### INSTRUCTIONS
[1] Rewrite the paragraph beginning "Zombie Spacecraft from the Apollo 11 mission" from the space discussion thread as a brief bulleted list that keeps its main facts.
[2] Decide whether each statement agrees with the space discussion thread. Answer yes or no for each, quoting the deciding words of the thread exactly.
(a) Space launches from American launch sites already require FAA pre-approval.
(b) Before 2014, Virgin Galactic sold tickets for $450,000.
(c) One post names ammonia as a rocket fuel that contains no carbon.
[3] According to the space discussion thread, what price per passenger will Virgin Galactic charge for commercially available spaceflights?

### EXTRACT PROVIDED
Space General Space News, Image and Discussion Thread

JagerIV

Well-known member
There seems to be a competition for a Virgin Galactic flight being run by a site called Omaze.

It seems like a legitimate organization, and seems to give money to good causes wether or not I win long odds to actually get a ticket. So, I'm tempted to through $50, maybe $25 bucks as a donation to space, with an added perk of space flight.

But, I don't know anything about these people either, so if anyone knows anything else, that would be neat. If the whole thing is legit, well, maybe this is something other people might be interested in.
 

bintananth

behind a desk

Very quick to cash in.
I'm wondering who came up with that acronym word salad. The SPACE portion makes it sound like something most would be inclined to support without actually reading the bill or knowing what's in it.

If it's really targeting carbon emissions instead of just a blatant cash grab I can think of three rocket fuels of the top of my head which don't contain any carbon: hydrogen, ammonia, and hydrazine.
 

Urabrask Revealed

Let them go.
Founder

Bear Ribs

Well-known member
Who else was stoked about the first commercial space flight? Not the FAA, who changed its rules to exclude Jeff Bezos and declare he doesn't count. Also from now all, all Astronauts have to get permits from the FAA, and their rocket licensed by the FAA, no more civilian fun allowed.


The timing is remarkably suspicious, the same day Bezos launched they changed the rules.
 

JagerIV

Well-known member
Who else was stoked about the first commercial space flight? Not the FAA, who changed its rules to exclude Jeff Bezos and declare he doesn't count. Also from now all, all Astronauts have to get permits from the FAA, and their rocket licensed by the FAA, no more civilian fun allowed.


The timing is remarkably suspicious, the same day Bezos launched they changed the rules.

Is this forbidding space launches without pre approval from the FAA, or is it just about the astronaut wings? I'm wondering if this is petty but harmless, and if regular civilian flights happen it does make sense that not everyone who rides a mile above the space line gets astronaughts wings. Or is this going to actually fuck over launches?
 

bintananth

behind a desk
Is this forbidding space launches without pre approval from the FAA, or is it just about the astronaut wings? I'm wondering if this is petty but harmless, and if regular civilian flights happen it does make sense that not everyone who rides a mile above the space line gets astronaughts wings. Or is this going to actually fuck over launches?
Space launches from American launch sites already require FAA pre-approval. This is just the FAA being petty about who does and does not get astronaut wings because space tourism is now a thing.
 

Husky_Khan

The Dog Whistler... I mean Whisperer.
Founder
Zombie Spacecraft from the Apollo 11 mission may still be orbiting the Moon. The Eagle Lunar Ascent stage was jettisoned from the command module Colombia back in July 21st, 1969 after Neil Armstrong and Buzz Aldrin made the first moon landing and was assumed to of been launched into a retrograde orbit which would've had the craft crash back into the Moon. But that assumption could be mistaken.

 

Husky_Khan

The Dog Whistler... I mean Whisperer.
Founder
Virgin Galactic Spaceflights will soon be commercially available for the all time low down price of $450,000 per passenger!


The company previously sold tickets for a mere quarter million prior to 2014 and a fatal accident which put future flights on a long term hiatus.

### DATASET EXCERPTS
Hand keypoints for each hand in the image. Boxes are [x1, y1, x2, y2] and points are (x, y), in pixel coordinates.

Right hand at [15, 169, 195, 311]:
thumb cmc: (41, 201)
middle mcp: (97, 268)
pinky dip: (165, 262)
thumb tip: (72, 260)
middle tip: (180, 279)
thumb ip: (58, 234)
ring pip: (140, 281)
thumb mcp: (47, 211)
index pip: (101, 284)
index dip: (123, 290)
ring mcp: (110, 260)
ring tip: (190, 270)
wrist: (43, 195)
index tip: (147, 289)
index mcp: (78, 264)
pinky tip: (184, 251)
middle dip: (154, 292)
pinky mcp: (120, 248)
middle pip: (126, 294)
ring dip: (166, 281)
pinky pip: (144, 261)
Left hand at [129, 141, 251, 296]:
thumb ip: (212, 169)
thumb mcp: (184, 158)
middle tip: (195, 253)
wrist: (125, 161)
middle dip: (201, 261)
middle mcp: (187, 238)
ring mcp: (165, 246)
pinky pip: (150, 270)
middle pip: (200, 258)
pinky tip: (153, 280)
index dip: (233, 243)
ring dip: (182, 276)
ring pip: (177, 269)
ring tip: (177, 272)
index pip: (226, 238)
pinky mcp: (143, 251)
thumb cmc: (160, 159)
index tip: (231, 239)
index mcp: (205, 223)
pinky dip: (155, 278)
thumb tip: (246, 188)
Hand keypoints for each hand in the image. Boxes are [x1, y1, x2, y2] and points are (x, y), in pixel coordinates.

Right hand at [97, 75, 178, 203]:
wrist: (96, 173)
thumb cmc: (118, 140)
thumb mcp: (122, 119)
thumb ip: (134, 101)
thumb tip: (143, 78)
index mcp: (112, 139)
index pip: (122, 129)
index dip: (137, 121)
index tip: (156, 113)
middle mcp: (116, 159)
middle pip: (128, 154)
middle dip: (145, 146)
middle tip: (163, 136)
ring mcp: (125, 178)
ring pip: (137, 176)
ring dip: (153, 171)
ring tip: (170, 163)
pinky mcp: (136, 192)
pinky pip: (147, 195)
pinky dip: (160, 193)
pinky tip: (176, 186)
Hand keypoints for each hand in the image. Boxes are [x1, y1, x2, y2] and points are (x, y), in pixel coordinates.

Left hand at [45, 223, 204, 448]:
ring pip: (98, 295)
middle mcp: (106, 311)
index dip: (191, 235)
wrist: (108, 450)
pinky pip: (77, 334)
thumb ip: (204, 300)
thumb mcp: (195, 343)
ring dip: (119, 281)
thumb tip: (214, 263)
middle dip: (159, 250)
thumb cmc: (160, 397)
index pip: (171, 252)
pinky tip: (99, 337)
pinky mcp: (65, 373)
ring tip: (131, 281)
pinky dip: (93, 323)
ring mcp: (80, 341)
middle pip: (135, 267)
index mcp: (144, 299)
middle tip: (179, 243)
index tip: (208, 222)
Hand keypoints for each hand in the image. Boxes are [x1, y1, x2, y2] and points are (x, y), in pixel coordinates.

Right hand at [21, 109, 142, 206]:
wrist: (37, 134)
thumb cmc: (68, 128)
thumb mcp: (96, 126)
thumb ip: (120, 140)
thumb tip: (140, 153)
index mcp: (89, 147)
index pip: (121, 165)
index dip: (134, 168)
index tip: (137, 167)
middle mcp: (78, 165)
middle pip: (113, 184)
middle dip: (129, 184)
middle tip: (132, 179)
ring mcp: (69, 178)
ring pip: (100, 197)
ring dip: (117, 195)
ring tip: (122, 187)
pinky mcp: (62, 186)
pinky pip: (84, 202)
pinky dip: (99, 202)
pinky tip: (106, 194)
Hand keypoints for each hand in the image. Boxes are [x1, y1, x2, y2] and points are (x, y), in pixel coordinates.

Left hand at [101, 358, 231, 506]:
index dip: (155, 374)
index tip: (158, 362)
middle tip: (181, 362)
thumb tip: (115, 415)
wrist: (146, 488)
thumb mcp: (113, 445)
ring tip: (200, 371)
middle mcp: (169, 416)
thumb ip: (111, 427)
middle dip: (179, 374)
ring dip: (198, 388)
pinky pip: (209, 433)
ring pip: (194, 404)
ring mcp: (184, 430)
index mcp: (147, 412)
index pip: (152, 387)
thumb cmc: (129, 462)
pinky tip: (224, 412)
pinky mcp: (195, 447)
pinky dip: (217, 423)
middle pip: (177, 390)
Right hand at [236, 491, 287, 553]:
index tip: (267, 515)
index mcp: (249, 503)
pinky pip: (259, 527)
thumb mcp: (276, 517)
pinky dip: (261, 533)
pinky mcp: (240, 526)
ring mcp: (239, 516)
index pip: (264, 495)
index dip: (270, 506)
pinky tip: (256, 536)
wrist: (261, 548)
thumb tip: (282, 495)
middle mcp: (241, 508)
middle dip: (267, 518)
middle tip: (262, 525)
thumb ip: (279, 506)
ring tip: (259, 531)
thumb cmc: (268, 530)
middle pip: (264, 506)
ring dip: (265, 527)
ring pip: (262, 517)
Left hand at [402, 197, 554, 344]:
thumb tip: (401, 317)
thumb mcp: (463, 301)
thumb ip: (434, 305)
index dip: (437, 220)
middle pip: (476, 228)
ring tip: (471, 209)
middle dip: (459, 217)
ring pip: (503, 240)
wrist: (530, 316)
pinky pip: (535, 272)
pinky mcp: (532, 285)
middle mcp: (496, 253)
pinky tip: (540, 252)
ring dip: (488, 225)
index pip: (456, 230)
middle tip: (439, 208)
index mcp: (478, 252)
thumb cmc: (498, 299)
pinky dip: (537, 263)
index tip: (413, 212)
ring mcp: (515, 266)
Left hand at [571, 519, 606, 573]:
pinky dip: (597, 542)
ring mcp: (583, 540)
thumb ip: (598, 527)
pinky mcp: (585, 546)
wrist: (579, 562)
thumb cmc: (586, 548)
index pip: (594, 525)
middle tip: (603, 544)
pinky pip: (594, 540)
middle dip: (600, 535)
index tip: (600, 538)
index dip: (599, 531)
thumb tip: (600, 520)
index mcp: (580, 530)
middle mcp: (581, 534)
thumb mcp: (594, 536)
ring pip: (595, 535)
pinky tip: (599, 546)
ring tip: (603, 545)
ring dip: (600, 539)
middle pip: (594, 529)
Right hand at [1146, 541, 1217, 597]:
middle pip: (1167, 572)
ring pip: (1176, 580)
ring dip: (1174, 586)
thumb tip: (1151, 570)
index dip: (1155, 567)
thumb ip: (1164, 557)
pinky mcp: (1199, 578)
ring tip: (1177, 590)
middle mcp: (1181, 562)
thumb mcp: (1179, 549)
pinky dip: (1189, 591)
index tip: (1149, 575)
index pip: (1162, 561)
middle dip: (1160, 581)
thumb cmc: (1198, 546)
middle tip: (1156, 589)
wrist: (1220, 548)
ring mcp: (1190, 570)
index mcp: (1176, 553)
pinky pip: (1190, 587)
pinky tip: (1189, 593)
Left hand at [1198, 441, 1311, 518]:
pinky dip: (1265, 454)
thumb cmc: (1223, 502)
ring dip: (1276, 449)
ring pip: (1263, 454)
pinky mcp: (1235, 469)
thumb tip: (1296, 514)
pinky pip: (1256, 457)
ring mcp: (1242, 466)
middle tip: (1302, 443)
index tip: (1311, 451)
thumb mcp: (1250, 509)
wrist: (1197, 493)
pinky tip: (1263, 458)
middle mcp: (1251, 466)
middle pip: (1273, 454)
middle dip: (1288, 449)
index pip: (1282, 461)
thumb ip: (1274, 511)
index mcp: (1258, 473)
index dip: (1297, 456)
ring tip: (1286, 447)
* * *
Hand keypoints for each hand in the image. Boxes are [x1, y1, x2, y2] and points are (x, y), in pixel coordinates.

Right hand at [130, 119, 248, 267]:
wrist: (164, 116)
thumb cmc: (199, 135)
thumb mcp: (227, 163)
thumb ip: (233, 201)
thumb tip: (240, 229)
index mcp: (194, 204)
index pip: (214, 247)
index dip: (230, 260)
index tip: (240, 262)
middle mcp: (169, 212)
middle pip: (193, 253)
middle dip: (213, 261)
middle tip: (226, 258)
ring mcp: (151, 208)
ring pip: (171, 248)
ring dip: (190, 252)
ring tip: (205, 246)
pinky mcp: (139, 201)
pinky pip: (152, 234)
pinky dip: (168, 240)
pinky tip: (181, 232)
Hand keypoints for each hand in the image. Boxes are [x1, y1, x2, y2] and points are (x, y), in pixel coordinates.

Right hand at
* * *
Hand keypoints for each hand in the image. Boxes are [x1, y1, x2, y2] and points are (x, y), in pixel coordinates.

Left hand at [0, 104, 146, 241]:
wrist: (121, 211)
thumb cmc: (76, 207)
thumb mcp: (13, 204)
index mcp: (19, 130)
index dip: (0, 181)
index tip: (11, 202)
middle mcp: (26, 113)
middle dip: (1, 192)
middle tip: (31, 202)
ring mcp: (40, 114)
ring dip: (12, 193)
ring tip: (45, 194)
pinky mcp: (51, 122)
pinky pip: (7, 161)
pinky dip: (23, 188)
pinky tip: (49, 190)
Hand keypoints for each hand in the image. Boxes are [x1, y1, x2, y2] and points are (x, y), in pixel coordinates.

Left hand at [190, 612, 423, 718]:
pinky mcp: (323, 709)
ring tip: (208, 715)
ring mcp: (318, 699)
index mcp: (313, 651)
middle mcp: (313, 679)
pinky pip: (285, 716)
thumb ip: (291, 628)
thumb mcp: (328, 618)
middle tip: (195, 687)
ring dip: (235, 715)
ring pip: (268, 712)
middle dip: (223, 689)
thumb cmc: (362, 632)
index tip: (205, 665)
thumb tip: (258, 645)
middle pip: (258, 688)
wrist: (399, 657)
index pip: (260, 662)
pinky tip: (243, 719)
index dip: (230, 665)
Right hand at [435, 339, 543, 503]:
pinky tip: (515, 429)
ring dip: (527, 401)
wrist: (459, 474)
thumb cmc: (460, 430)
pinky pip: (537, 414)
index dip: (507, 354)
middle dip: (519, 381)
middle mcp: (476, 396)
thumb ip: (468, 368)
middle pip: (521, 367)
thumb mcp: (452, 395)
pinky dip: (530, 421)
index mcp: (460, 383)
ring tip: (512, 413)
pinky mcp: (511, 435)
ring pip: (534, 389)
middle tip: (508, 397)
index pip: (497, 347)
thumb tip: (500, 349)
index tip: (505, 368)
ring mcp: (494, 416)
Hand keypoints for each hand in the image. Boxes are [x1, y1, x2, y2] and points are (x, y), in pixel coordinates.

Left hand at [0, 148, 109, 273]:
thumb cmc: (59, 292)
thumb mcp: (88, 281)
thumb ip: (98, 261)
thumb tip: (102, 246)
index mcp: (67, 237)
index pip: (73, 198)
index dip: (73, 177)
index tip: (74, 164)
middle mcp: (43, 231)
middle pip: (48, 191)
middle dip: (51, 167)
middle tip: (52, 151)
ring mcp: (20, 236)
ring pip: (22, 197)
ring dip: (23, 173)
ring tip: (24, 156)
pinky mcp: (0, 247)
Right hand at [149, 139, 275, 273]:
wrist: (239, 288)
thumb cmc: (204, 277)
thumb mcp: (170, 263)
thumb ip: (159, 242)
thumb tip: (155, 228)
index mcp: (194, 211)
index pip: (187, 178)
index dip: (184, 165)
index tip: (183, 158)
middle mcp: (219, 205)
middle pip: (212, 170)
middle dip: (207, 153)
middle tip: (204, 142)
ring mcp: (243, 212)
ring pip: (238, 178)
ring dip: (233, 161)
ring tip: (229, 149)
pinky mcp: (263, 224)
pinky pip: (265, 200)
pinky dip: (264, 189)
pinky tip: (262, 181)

### ANSWERS TO THE PROBLEMS
[1]
- The Eagle lunar ascent stage from Apollo 11 may still be orbiting the Moon.
- It was jettisoned from the command module Colombia on July 21, 1969, after Neil Armstrong and Buzz Aldrin made the first Moon landing.
- It was assumed to have gone into a retrograde orbit that would have crashed it back into the Moon, but that assumption could be mistaken.

[2]
(a) Yes: "Space launches from American launch sites already require FAA pre-approval."
(b) No: "The company previously sold tickets for a mere quarter million prior to 2014"
(c) Yes: "three rocket fuels of the top of my head which don't contain any carbon: hydrogen, ammonia, and hydrazine"

[3] $450,000 per passenger.